If you drive a car, SUV, minivan, van, or pick-up for business, you can deduct your car expenses. You can use the standard mileage rate or you can deduct your actual driving expenses.

The standard mileage rate is the easiest to use because you take a mileage deduction for a specified number of cents for every business mile you drive. To figure out your 2016 mileage deduction, multiply your business miles by the 2016 standard mileage rate of 54 cents per mile.

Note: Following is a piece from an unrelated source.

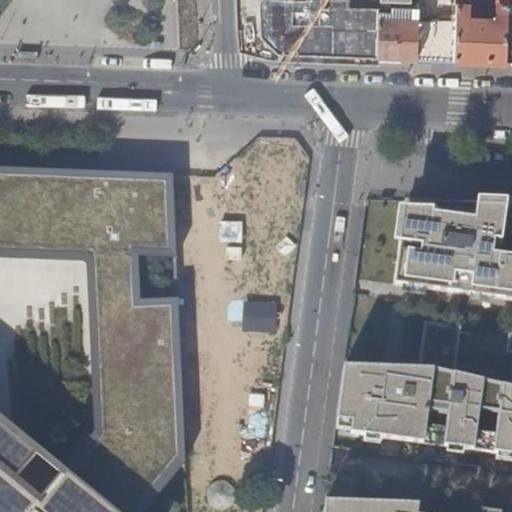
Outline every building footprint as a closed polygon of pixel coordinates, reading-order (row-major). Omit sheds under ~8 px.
[(318,0),(258,0),(260,39),(277,57),(378,61),(380,13),(380,9),(319,7),(318,0)] [(504,65),(505,0),(495,0),(495,19),(465,19),(465,6),(455,5),(455,18),(454,32),(453,49),(453,63),(504,65)] [(380,13),(378,61),(406,62),(415,62),(417,16),(417,11),(402,10),(389,10),(390,13),(380,13)] [(417,16),(415,62),(429,63),(432,17),(424,17),(424,11),(417,10),(417,11),(417,16)] [(429,63),(453,63),(453,49),(454,32),(455,18),(449,18),(432,17),(429,63)] [(294,141),(262,140),(258,192),(299,197),(298,203),(303,203),(309,162),(294,141)] [(178,302),(139,301),(137,258),(177,259),(173,176),(0,169),(0,511),(138,511),(186,451),(178,302)] [(511,206),(405,202),(403,207),(395,207),(390,242),(397,243),(393,285),(511,301),(511,206)] [(300,235),(302,213),(285,212),(282,233),(300,235)] [(282,233),(254,231),(251,267),(295,271),(300,235),(282,233)] [(245,299),(241,330),(273,335),(278,304),(245,299)] [(339,367),(330,431),(511,456),(511,335),(504,334),(502,353),(511,355),(511,390),(450,376),(456,327),(420,323),(416,353),(414,370),(380,368),(345,367),(339,367)] [(266,449),(270,432),(239,425),(235,442),(266,449)] [(232,506),(229,482),(209,484),(211,508),(232,506)] [(396,511),(321,502),(319,511),(396,511)]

With this, you cannot deduct actual car operating expenses like maintenance and repairs, gasoline and its taxes, oil, insurance, and vehicle registration fees. All of these items, as well as depreciation, are factored into the 2016 mileage rate set by the IRS. Yet, you can deduct the interest you pay on a car loan, as well as parking fees and tolls for business trips (but you can’t deduct parking ticket fines or the cost of parking your car at your place of work).

The IRS adjusts the standard mileage rate each year. The annual adjustments are based on the actual costs of operating a vehicle, using a complex formula that is not disclosed to the public.

The standard mileage rate is ordinarily set for the beginning of the year and remains in effect for the entire year. But, if gas prices continue to remain low or rise dramatically, the IRS could make a mid-year correction for the last half of the year. It has done this before during years when gas prices were extremely volatile.